Do I? Liam’s eye had caught something in his peripheral, in the kitchen. He lurched to his feet and walked straight for the refrigerator.
Leah started to speak, but Liam wasn’t listening. He gripped a post-it note that’d been stuck on the door, still clear and fresh in spite of the time.
It was in Nelly’s handwriting. ‘We tried to stay here and wait for you, but there isn’t any time. I’m going to a friend’s cabin with Lilith. Please find us. We need you, Liam.’ There was an address and directions to a small town called “Ponderosa”, located deep in Sequoia National Park.
He laughed. This was exactly what he was looking for! The time capsule he needed. The breadcrumb that would let him persevere. Of course there was still hope. Why wouldn’t there be?
Leah glanced at the note. “This was written twelve years ago…”
“And? You said that I’m the first living person that you’ve seen. Well, what’s to say that there aren’t more out there, but they’re just in hiding?” The pause she gave was all he needed. “Exactly. There’d be no safer place to be than an unincorporated community at high elevation. Good natural defenses, plenty of game, low population, cold weather. Don’t know how well that last bit works on you lot, but it does wonders against spoilage. Nelly is just like me. She’d know how to survive this!”

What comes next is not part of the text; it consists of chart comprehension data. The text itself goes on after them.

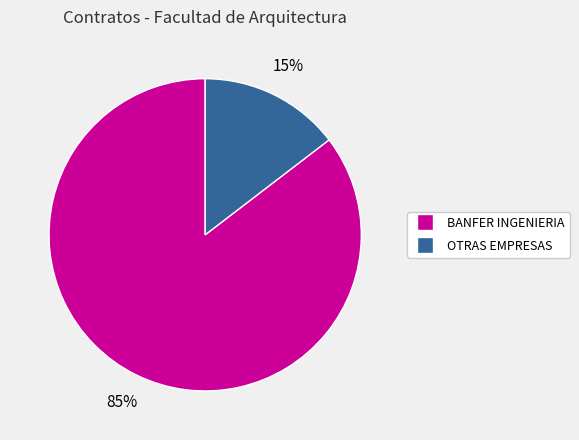

To the nearest percent, what is the average slice percentage?

50%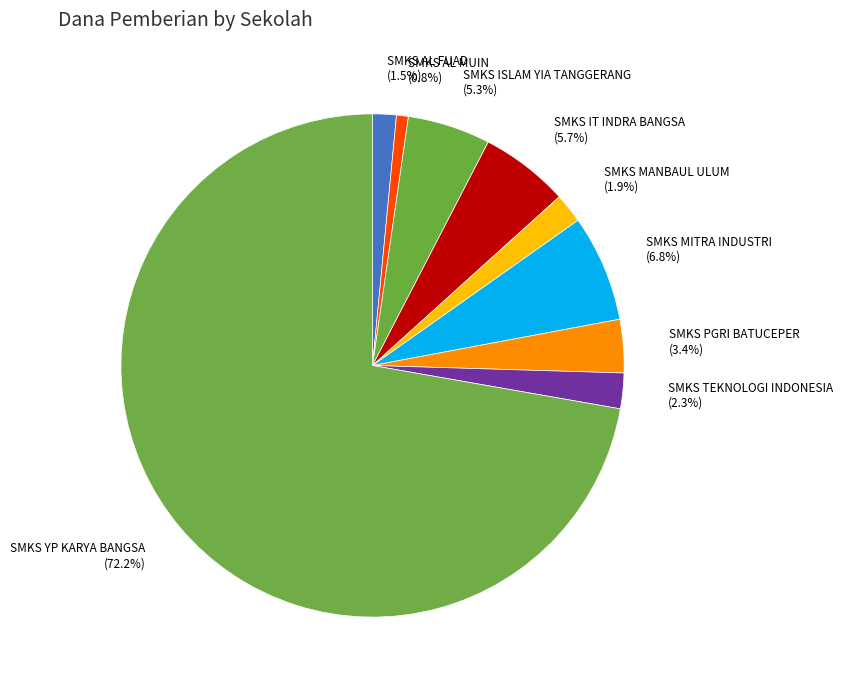

What percentage is the SMKS MANBAUL ULUM slice, to the nearest percent?

2%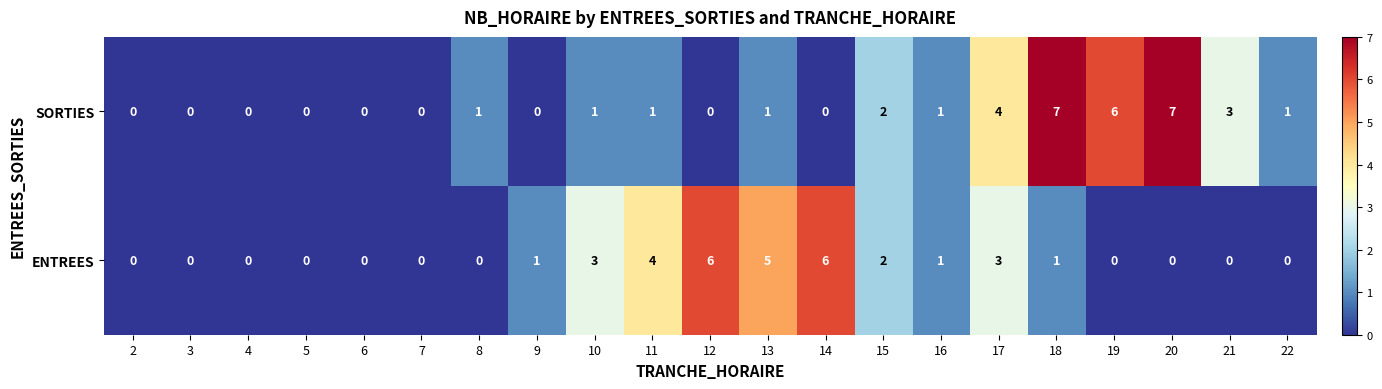

Rank the series at 17 from highest to lowest value.

SORTIES, ENTREES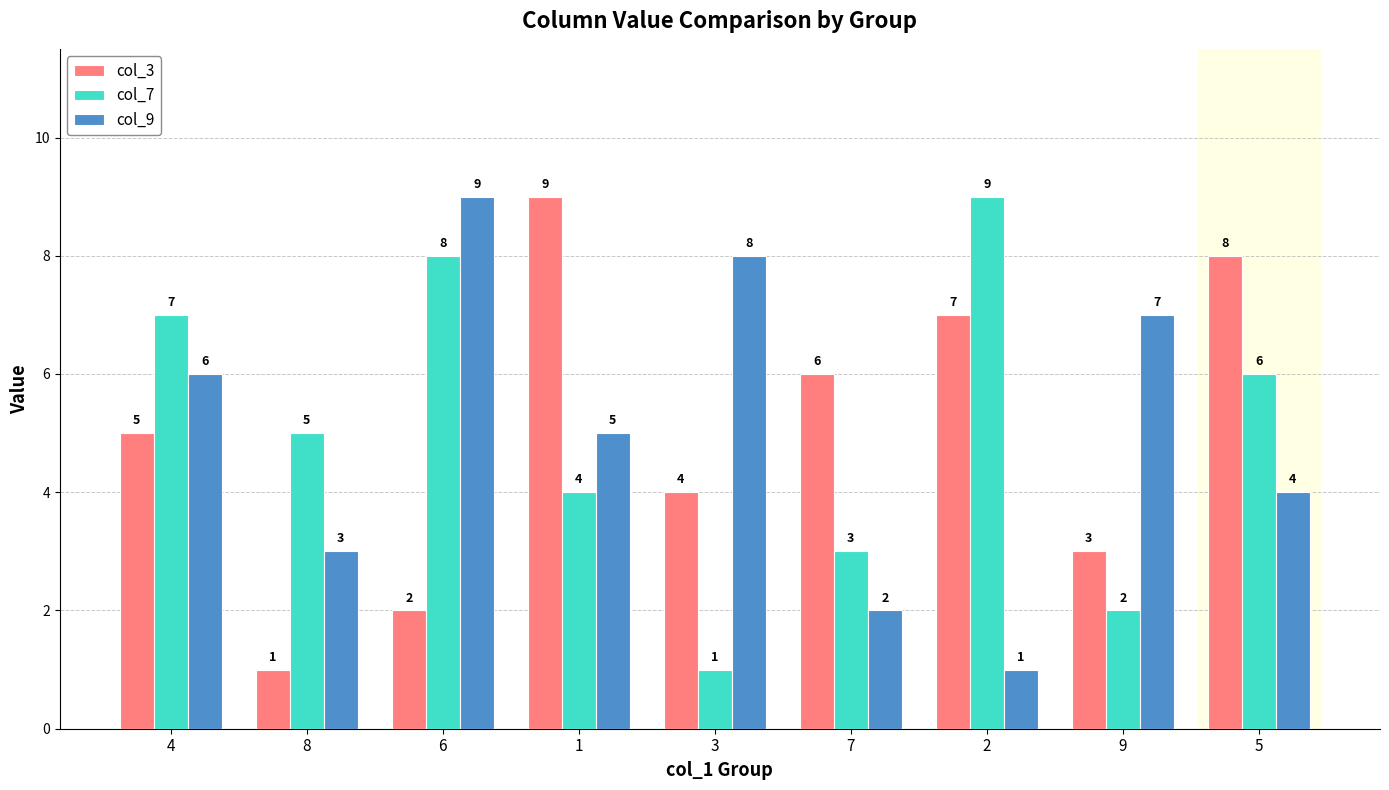

At which label does col_3 reach its minimum?

8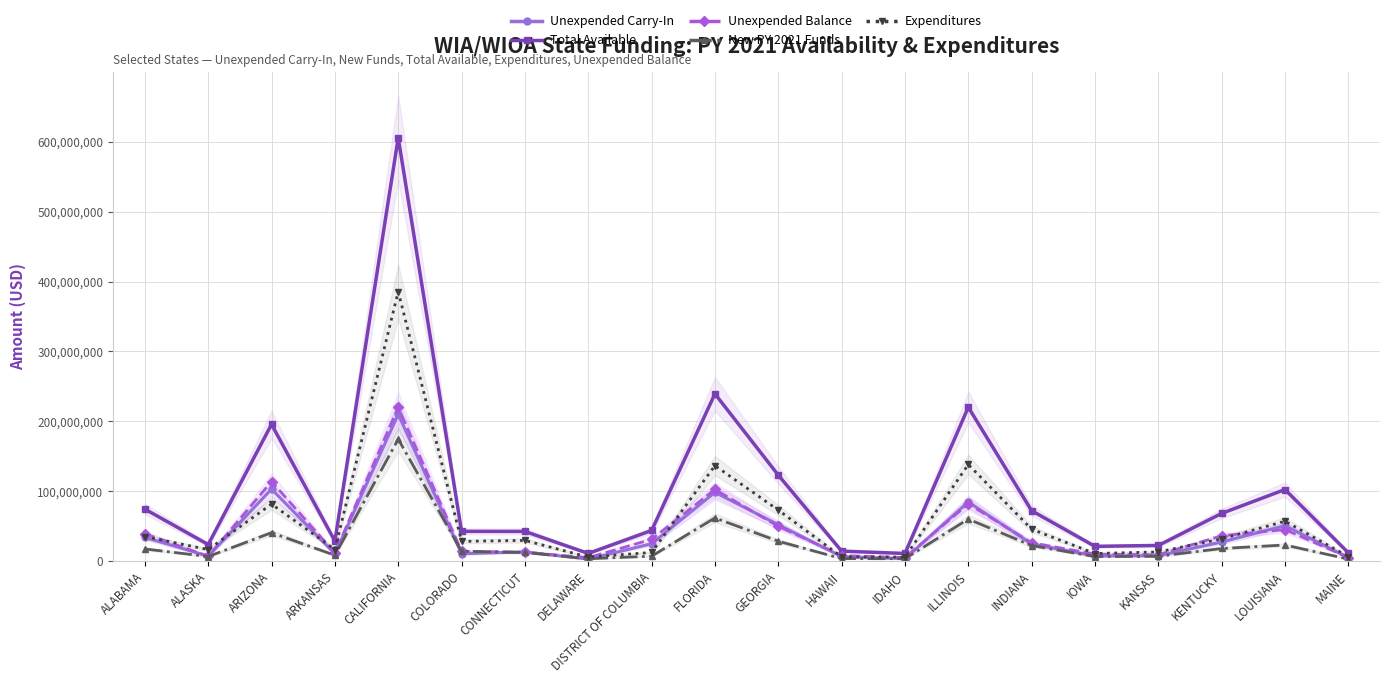

Rank the series by their maximum value, from lowest to highest.

New PY 2021 Funds, Unexpended Carry-In, Unexpended Balance, Expenditures, Total Available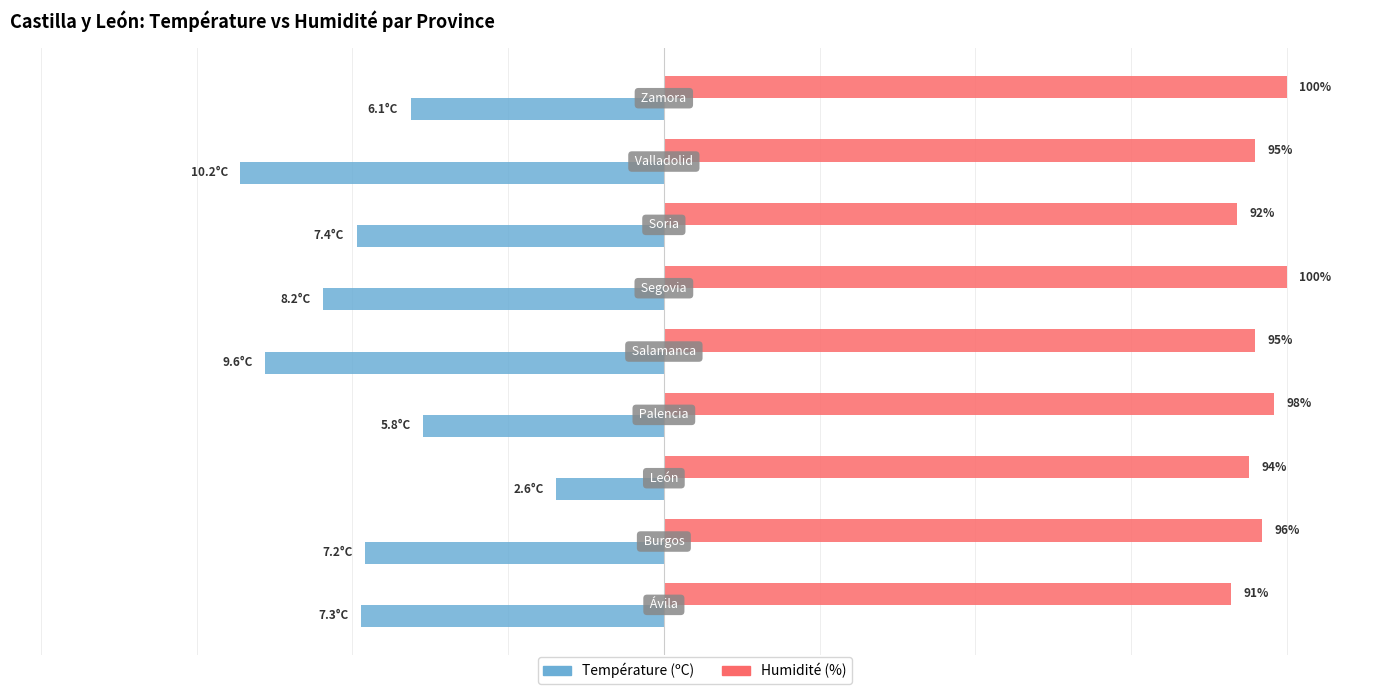

Rank the series by their maximum value, from lowest to highest.

Température (ºC), Humidité (%)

But Leah just furrowed her brow. “You can’t be serious.”
He shoved the note in his pocket. “Tell you what. You can come with me. It’ll be less than a week on foot, a couple hours if you can get one of those trucks. If I’m wrong, you’ll never have to worry about me again.” He swallowed the lump in his throat, remembering what Mother had said about Leah. “You can do whatever you want with me after that. I won’t fight.”
Leah watched him in silence with those demonic, magenta eyes. Whatever trepidation Liam might have about indulging this contract, there was no way out of it. He could only do so much on his own, and he suspected that getting this far without complication was more luck than skill. He needed her just as much as she needed him.
Thunder roared as a gun went off. The shot was close.
“Come out, come out, Leah!” someone screamed from a megaphone. “I know you’re in there!”
Leah rushed to the nearest window. Her eyes bulged.
“What’s going on?” Liam asked, trying to poke past. “Who’s there?”
She removed the safety on her pistol. “The Devil himself.”